Après des années de désintérêt, la recherche de traitements contre la drépanocytose, une maladie génétique potentiellement mortelle qui touche des millions de personnes à travers le monde, connaît un renouveau. Le géant pharmaceutique suisse Novartis compte parmi les entreprises qui développent des médicaments susceptibles de changer la donne.
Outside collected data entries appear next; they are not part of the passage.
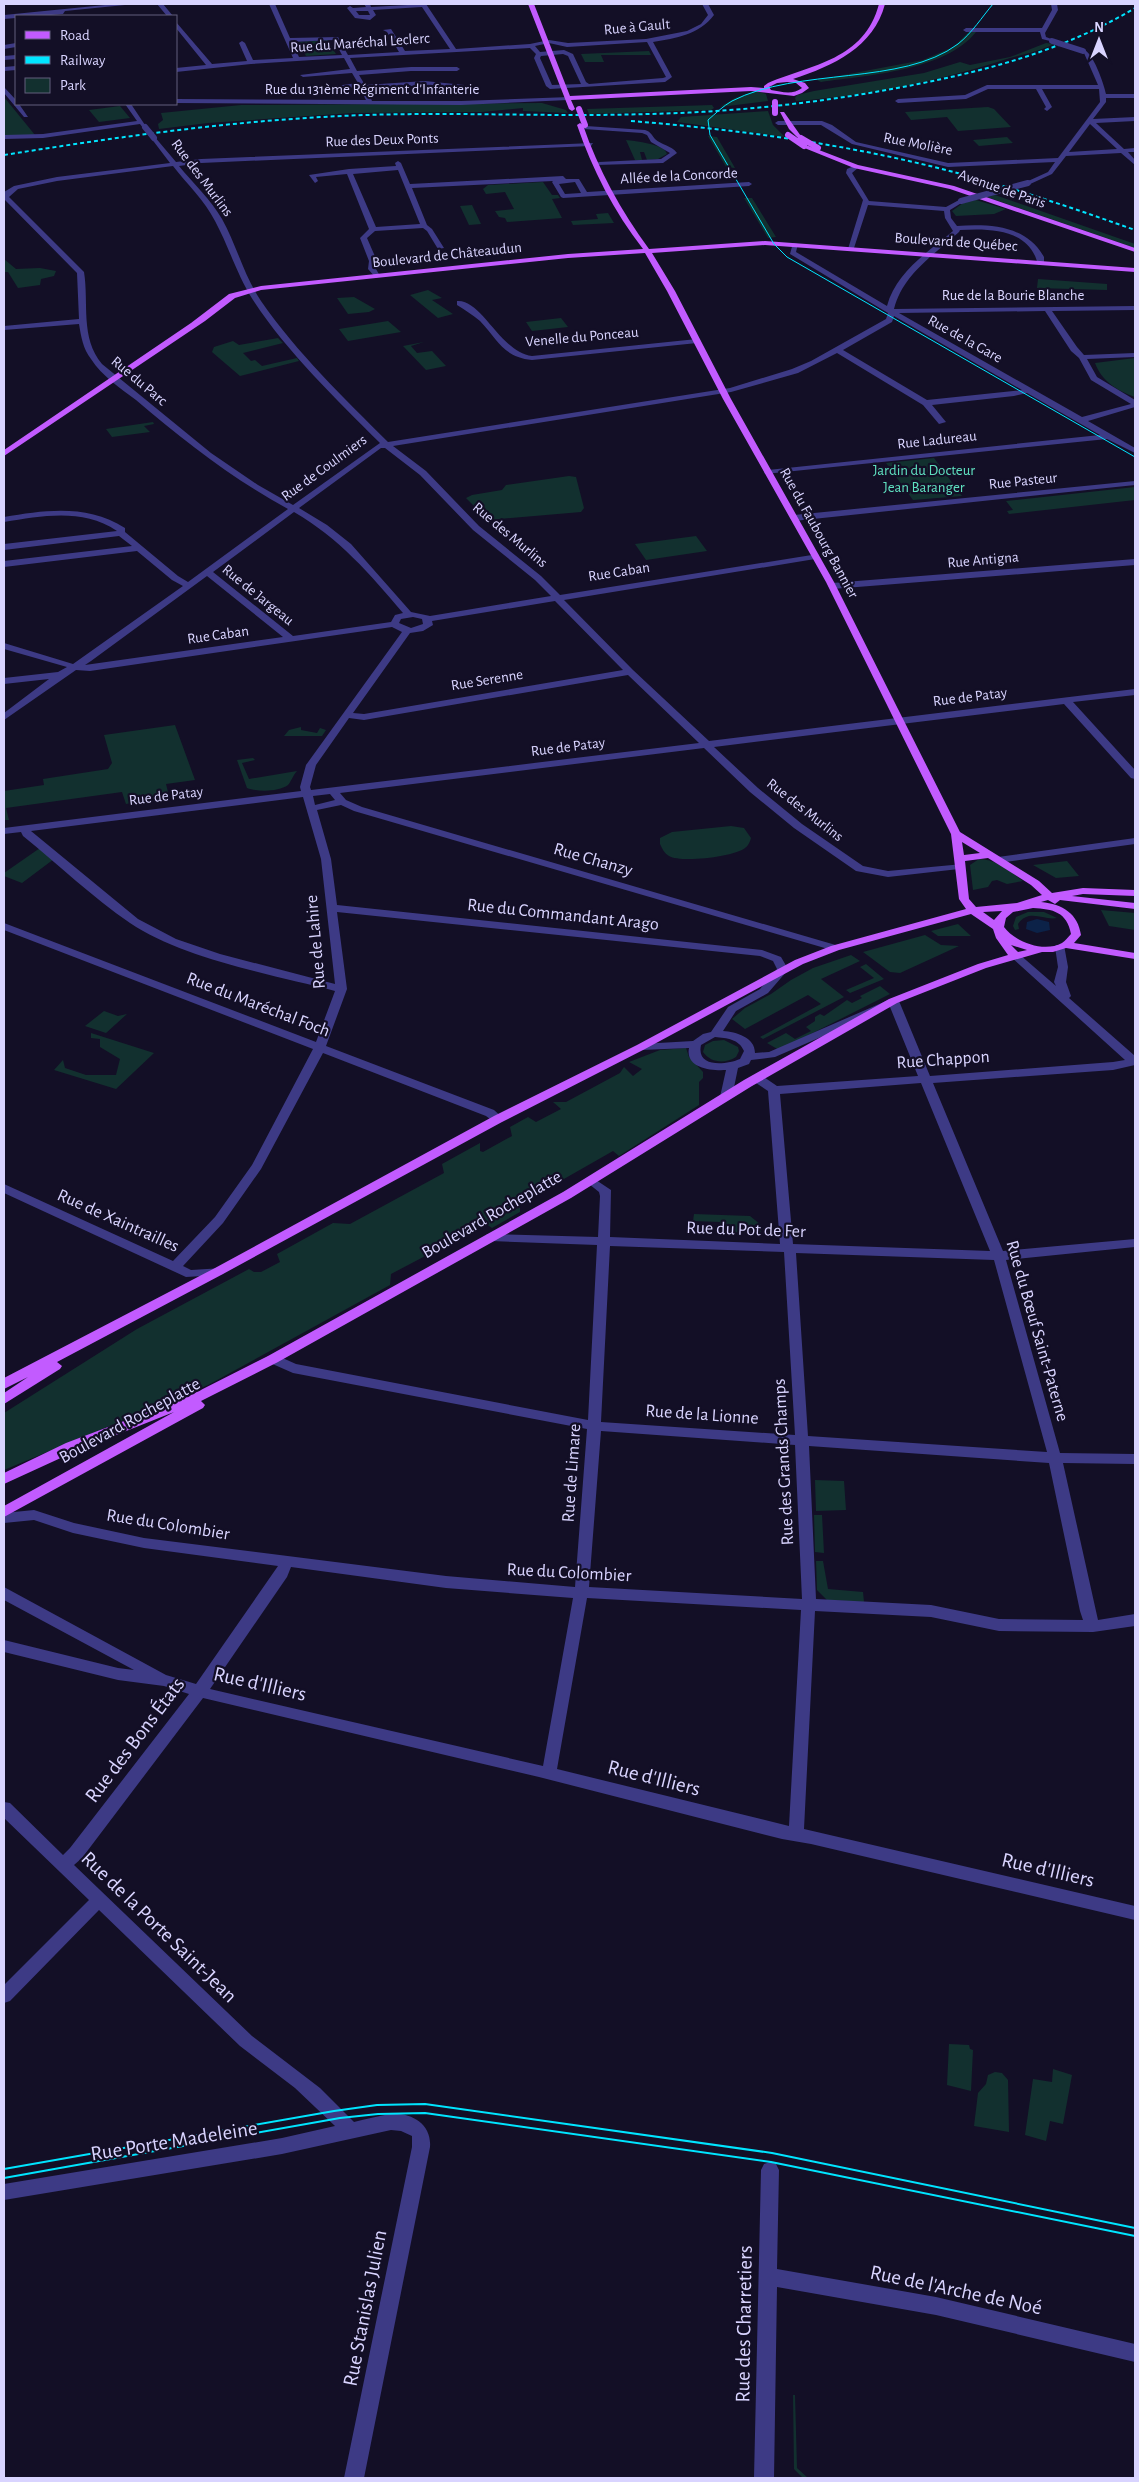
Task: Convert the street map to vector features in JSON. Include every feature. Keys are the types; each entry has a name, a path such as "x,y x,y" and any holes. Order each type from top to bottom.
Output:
{"main road":[{"name":"Rue du Faubourg Bannier","path":"531,4 584,126 590,154 612,192"},
{"path":"770,90 768,85 774,82 812,70 846,52 864,37 878,18 882,4"},
{"path":"802,84 850,54 868,39 883,19 885,4"},
{"path":"690,92 791,81 802,84 806,88 779,101"},
{"path":"571,98 770,90 797,93"},
{"name":"Avenue de Paris","path":"770,90 776,95 787,123 801,138 818,148 858,165 963,185 1135,242"},
{"name":"Avenue de Paris","path":"779,101 774,113 778,123 788,135 804,146 858,165 952,187 1135,250"},
{"name":"Rue du Faubourg Bannier","path":"589,144 628,225 647,250 832,586 956,834 964,898 973,910"},
{"name":"Boulevard de Québec","path":"647,250 795,244 1135,270"},
{"name":"Boulevard de Châteaudun","path":"4,454 195,323 209,318 248,290 647,250"},
{"path":"956,834 1035,883 1073,920 1077,928 1076,935 1063,946"},
{"path":"958,862 994,858"},
{"path":"1015,956 1001,940 999,928 1001,916 1010,909 1050,896 1083,891 1135,894"},
{"path":"1050,896 1135,906"},
{"path":"4,1384 219,1271 498,1119 641,1047 784,969 835,948 973,910 1018,906 1046,906 1064,913"},
{"path":"973,910 999,928 1012,942 1041,950"},
{"name":"Boulevard Rocheplatte","path":"4,1512 206,1400 273,1359 567,1195 757,1078 893,1001 998,960 1041,950 1063,946 1135,956"},
{"path":"4,1399 64,1361 219,1271"},
{"name":"Boulevard Rocheplatte","path":"4,1480 71,1447 192,1400 273,1359"}],"street":[{"path":"57,4 64,13"},
{"path":"34,15 132,4"},
{"path":"160,4 169,15"},
{"path":"272,4 297,60"},
{"path":"348,4 356,17 366,18 373,16 368,6"},
{"path":"322,88 425,83 460,88 451,50 423,4 368,6 352,10"},
{"name":"Rue à Gault","path":"547,40 567,45 649,40 684,34 705,25 710,15 705,4"},
{"path":"865,203 947,209 961,201 1047,176 1092,121 1103,102 1104,96 1102,86 1086,52 1044,38 1044,30 1055,10 1054,4"},
{"path":"178,26 210,66"},
{"path":"386,30 389,30 402,52"},
{"path":"966,30 1044,30"},
{"path":"289,40 333,37 347,56 369,98 369,102"},
{"name":"Rue du Maréchal Leclerc","path":"178,70 251,62 531,46 547,40"},
{"path":"539,54 537,58 549,86 568,87 586,84 668,79 669,77 649,40"},
{"path":"242,43 251,62"},
{"path":"564,52 567,45"},
{"path":"531,46 539,54 564,52 571,55 583,83 586,84"},
{"path":"303,75 411,69 457,69"},
{"path":"898,101 966,97 987,87 1102,86"},
{"path":"1038,88 1048,108"},
{"path":"4,90 15,103"},
{"path":"1104,96 1135,96"},
{"name":"Rue du 131ème Régiment d'Infanterie","path":"178,101 369,102 571,98"},
{"path":"17,105 26,116"},
{"name":"Rue des Murlins","path":"129,105 218,219 248,290 280,331 352,411 385,444 423,473 476,528 526,567 630,672 754,790 798,826 860,869 880,874 896,874 958,862"},
{"path":"1092,121 1135,119"},
{"path":"1092,121 1135,163"},
{"name":"Rue Molière","path":"778,123 815,122 830,126 840,136 854,143 948,164 1062,157 1135,150"},
{"path":"4,137 43,136 143,124"},
{"path":"584,126 643,131 649,134 653,142 668,147 674,153 663,161 600,164"},
{"path":"1080,134 1094,131 1104,133"},
{"name":"Rue des Deux Ponts","path":"173,163 589,144"},
{"name":"Rue du Parc","path":"173,163 57,179 16,187 7,191 6,197 80,272 84,335 91,354 98,365 198,447 253,485 324,527 356,552 408,614"},
{"path":"315,181 312,174 399,165 424,226 430,230 440,248"},
{"path":"850,248 865,203 865,198 848,173 858,165"},
{"path":"349,171 373,229"},
{"path":"407,186 560,178 576,180 585,194"},
{"name":"Allée de la Concorde","path":"564,180 555,182 563,196 750,184"},
{"path":"947,209 948,218 956,228"},
{"path":"376,276 372,269 373,261 363,238 373,229 424,226"},
{"path":"956,228 980,227 1019,233 1040,255 1041,263"},
{"path":"891,311 892,302 906,278 957,231 956,228"},
{"name":"Rue de la Gare","path":"795,244 792,252 794,255 1135,451"},
{"name":"Venelle du Ponceau","path":"460,304 478,315 499,340 514,354 521,357 532,358 697,342"},
{"name":"Rue de la Bourie Blanche","path":"891,311 1135,308"},
{"path":"1048,310 1074,349 1082,357 1094,378 1135,404"},
{"name":"Rue de Coulmiers","path":"4,717 207,572 373,449 385,444 724,391 795,371 838,350 889,320 891,311"},
{"path":"4,328 83,321"},
{"path":"838,350 926,402 942,422"},
{"path":"1082,357 1135,355"},
{"path":"926,402 1009,395 1029,390"},
{"path":"1081,420 1135,404"},
{"name":"Rue Ladureau","path":"768,472 1109,436"},
{"name":"Rue Pasteur","path":"794,518 1135,483"},
{"path":"4,519 72,511 113,523 122,530 121,533 139,548 181,582 188,584"},
{"path":"4,547 121,533"},
{"path":"4,564 139,548"},
{"name":"Rue Caban","path":"75,667 111,665 394,624 398,617 408,614 418,614 428,620 815,556"},
{"name":"Rue Antigna","path":"832,586 1135,562"},
{"name":"Rue de Jargeau","path":"207,572 291,639"},
{"name":"Rue Caban","path":"406,631 426,627 428,620"},
{"path":"306,794 305,784 311,765 406,631 394,624"},
{"path":"4,646 75,667"},
{"name":"Rue Serenne","path":"348,715 364,717 630,672"},
{"path":"4,682 62,674"},
{"name":"Rue de Patay","path":"4,830 1135,692"},
{"path":"1067,701 1135,776"},
{"name":"Rue Chanzy","path":"333,791 342,802 358,809 835,948"},
{"name":"Rue de Lahire","path":"176,1266 219,1220 241,1192 320,1047 341,990 326,859 313,808 306,794"},
{"path":"313,808 342,802"},
{"path":"26,828 26,834 134,921 172,941 216,956 341,990"},
{"path":"994,858 1135,841"},
{"name":"Rue du Commandant Arago","path":"332,908 762,953 777,959 784,969"},
{"name":"Rue du Maréchal Foch","path":"4,926 490,1113 498,1119"},
{"path":"1063,946 1063,967 1060,982 1066,998"},
{"path":"1015,956 1066,998 1135,1061"},
{"path":"715,1034 732,1008 764,991 784,969"},
{"name":"Boulevard Rocheplatte","path":"732,1067 745,1062 749,1057 771,1055 893,1001"},
{"name":"Rue du Bœuf Saint-Paterne","path":"893,1001 927,1078 999,1256 1055,1458 1087,1611 1093,1626"},
{"path":"641,1047 696,1044 707,1036 715,1034 730,1035 743,1040 748,1045 749,1057"},
{"path":"696,1044 694,1053 701,1062 716,1068 732,1067 726,1097"},
{"name":"Rue Chappon","path":"774,1090 1113,1066 1135,1061"},
{"path":"757,1078 774,1090"},
{"name":"Rue des Grands Champs","path":"774,1090 786,1240 789,1250 802,1442 809,1606 796,1834"},
{"name":"Rue de Limare","path":"549,1773 582,1592 594,1426 606,1242 606,1193 590,1180"},
{"name":"Rue de Xaintrailles","path":"4,1188 190,1274 219,1271"},
{"name":"Rue du Pot de Fer","path":"491,1237 789,1250 999,1256 1135,1242"},
{"name":"Rue de la Lionne","path":"273,1359 293,1368 594,1426 802,1442 1055,1458 1135,1459"},
{"name":"Rue du Colombier","path":"4,1518 34,1515 72,1528 144,1543 446,1582 809,1606 931,1611 999,1624 1093,1626 1135,1624"},
{"name":"Rue des Bons États","path":"62,1865 76,1853 199,1691 282,1574 287,1561"},
{"name":"Rue d'Illiers","path":"4,1593 96,1644 153,1672 164,1680"},
{"name":"Rue d'Illiers","path":"4,1646 118,1674 164,1680 199,1691 549,1773 796,1834 1135,1912"},
{"name":"Rue de la Porte Saint-Jean","path":"4,1808 98,1901 246,2041 289,2072 334,2110 350,2130"},
{"path":"4,1996 98,1901"},
{"name":"Rue Porte Madeleine","path":"4,2192 282,2146 391,2122 402,2123 418,2130 422,2137 421,2147"},
{"name":"Rue Stanislas Julien","path":"354,2478 421,2147"},
{"name":"Rue des Charretiers","path":"764,2478 770,2170"},
{"name":"Rue de l'Arche de Noé","path":"767,2276 936,2306 1135,2353"}],"green space":[{"path":"969,32 976,32 962,45 926,63 883,73 821,82 817,80 923,60 953,47"},
{"path":"328,40 336,54 306,56 299,42"},
{"path":"1046,43 1054,44 985,66 905,86 823,99 796,101 795,98 797,95 814,91 924,73 960,62 970,65 1010,57"},
{"path":"649,51 651,55 601,55 604,62 585,62 581,54"},
{"path":"756,91 766,94 768,101 720,107 735,98"},
{"path":"4,97 35,135 17,137 4,135"},
{"path":"542,103 566,110 568,113 523,111 523,108 482,112 353,113 208,123 159,129 158,124 163,120 161,113 241,105"},
{"path":"712,105 714,108 711,110 589,114 587,109"},
{"path":"120,106 130,118 99,122 89,110"},
{"path":"988,107 994,109 1011,127 958,131 947,117 911,120 905,112"},
{"path":"768,111 773,125 785,137 677,122 681,117"},
{"path":"708,136 717,137 735,168 726,167"},
{"path":"1007,137 1013,143 979,146 973,140"},
{"path":"626,140 656,145 667,154 658,159 647,160 644,152 640,152 642,160 635,160"},
{"path":"543,182 552,195 558,195 560,198 552,199 562,218 507,222 505,218 499,217 495,211 514,209 505,192 486,194 483,189 488,185"},
{"path":"995,195 1135,244 1135,248 987,197"},
{"path":"744,198 752,198 776,237 768,238"},
{"path":"976,200 1006,209 994,214 956,216 952,211 963,203"},
{"path":"472,205 481,224 469,225 460,206"},
{"path":"608,213 614,223 573,225 571,221 598,219 596,214"},
{"path":"4,259 16,269 40,268 56,271 54,276 41,279 40,285 18,288 8,272 4,272"},
{"path":"1038,279 1107,284 1107,290 1037,288"},
{"path":"428,290 442,298 432,300 453,314 438,318 410,295"},
{"path":"354,297 375,309 369,312 348,314 337,298"},
{"path":"561,318 568,327 532,331 526,322"},
{"path":"388,321 401,332 348,341 339,329"},
{"path":"278,338 283,343 243,353 251,361 255,360 262,366 297,358 299,361 240,376 212,352 214,347 233,341 239,345"},
{"path":"424,342 411,346 417,353 432,351 446,366 426,370 403,346"},
{"path":"1135,358 1135,397 1122,392 1110,384 1101,375 1095,363"},
{"path":"153,422 154,424 144,426 150,432 112,437 106,429"},
{"name":"Jardin du Docteur Jean Baranger","path":"934,458 962,496 913,500 886,463"},
{"path":"569,476 576,477 584,508 581,512 488,520 466,498 472,495 502,490 506,485"},
{"path":"1135,487 1135,500 1009,514 1007,511 1013,510 1006,501"},
{"path":"696,536 707,551 646,560 635,544"},
{"path":"175,725 195,780 166,784 169,796 126,804 122,792 6,808 9,820 4,820 4,791 44,785 43,779 108,769 112,763 104,735"},
{"path":"301,727 301,730 317,733 320,728 326,730 322,736 284,736 289,730"},
{"path":"253,758 255,760 242,763 249,779 297,771 288,785 279,789 262,791 247,788 237,760"},
{"path":"731,826 744,828 751,838 745,848 730,854 695,859 675,858 669,856 660,844 660,838 672,832"},
{"path":"40,848 54,859 22,883 4,876 4,873"},
{"path":"979,859 997,863 1023,881 1007,884 997,880 992,881 988,887 973,890 970,865"},
{"path":"1067,861 1079,876 1056,878 1033,865"},
{"path":"1101,910 1135,913 1135,930 1109,926"},
{"path":"1028,912 1044,912 1057,918 1027,917 1022,919 1018,924 1019,929 1015,930 1013,926 1016,917"},
{"path":"958,924 971,936 938,936 931,931"},
{"path":"925,935 941,945 959,946 900,973 890,972 863,952"},
{"path":"851,955 860,961 821,979 844,997 763,1039 760,1037 821,1004 808,995 745,1029 732,1019 745,1008 813,968"},
{"path":"866,964 884,979 850,993 846,990 874,978 860,967"},
{"path":"880,986 890,994 779,1050 767,1043 786,1033 795,1039 811,1031 806,1027 815,1021 815,1017 820,1014 824,1016 847,1000 852,1003 862,998 860,996"},
{"path":"104,1011 118,1016 127,1014 106,1033 85,1026"},
{"path":"91,1033 154,1053 116,1089 54,1070 63,1060 65,1068 86,1075 116,1075 120,1059 100,1047 100,1039 91,1038"},
{"path":"724,1040 738,1047 739,1051 736,1057 727,1061 718,1061 706,1056 703,1052 705,1045 713,1041"},
{"path":"686,1048 689,1057 703,1072 703,1078 699,1082 699,1105 619,1156 613,1151 520,1204 520,1212 492,1228 486,1224 391,1274 390,1285 208,1385 4,1470 4,1413 137,1329 249,1269 254,1272 261,1272 280,1262 277,1254 333,1223 350,1224 444,1173 442,1164 480,1143 480,1151 483,1152 512,1136 510,1127 528,1117 536,1122 561,1109 553,1102 566,1102 620,1073 624,1067 633,1076 642,1069 629,1062 660,1050"},
{"path":"694,1214 750,1216 761,1225 761,1233 720,1232 720,1222 693,1221"},
{"path":"815,1480 844,1481 846,1510 816,1511"},
{"path":"814,1515 822,1515 824,1553 815,1552"},
{"path":"816,1561 823,1561 828,1589 863,1592 864,1602 827,1600 817,1590"},
{"path":"949,2044 969,2045 970,2049 973,2050 971,2091 947,2085"},
{"path":"1053,2069 1072,2075 1063,2124 1050,2121 1046,2141 1025,2135 1033,2079 1052,2082"},
{"path":"995,2072 1002,2073 1008,2080 1009,2132 974,2126 978,2093 986,2084 988,2075"},
{"path":"793,2395 795,2395 797,2468 808,2478 803,2478 794,2469"}],"water":[{"path":"1037,919 1049,922 1050,930 1037,933 1026,929 1027,922"}],"tram line":[{"path":"993,4 963,40 935,57 908,66 879,72 818,79 758,91 732,101 708,120 710,135 774,244 787,257 1135,457"},
{"path":"4,2169 334,2111 377,2105 425,2104 772,2153 1135,2228"},
{"path":"4,2178 340,2118 378,2114 425,2113 771,2162 1135,2236"}],"railway":[{"path":"4,155 184,129 320,117 401,114 649,114 716,111 818,101 918,84 1002,64 1084,35 1135,8"},
{"path":"631,121 706,128 819,143 930,166 1007,187 1135,230"}]}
Mais il faudra peut-être des décennies avant qu'ils n'atteignent les personnes qui en ont le plus besoin au Kenya.  

En novembre 2019, la direction de Novartis avait de bonnes raisons de se féliciter. Son médicament, le crizanlizumab, vendu sous le nom de marque Adakveo, venait d’obtenir le feu vert de la Food and Drug Administration (FDA) américaineLien externe, devenant ainsi le premier traitement à cibler la source des douleurs imprévisibles et atroces que subissent les personnes atteintes de drépanocytose.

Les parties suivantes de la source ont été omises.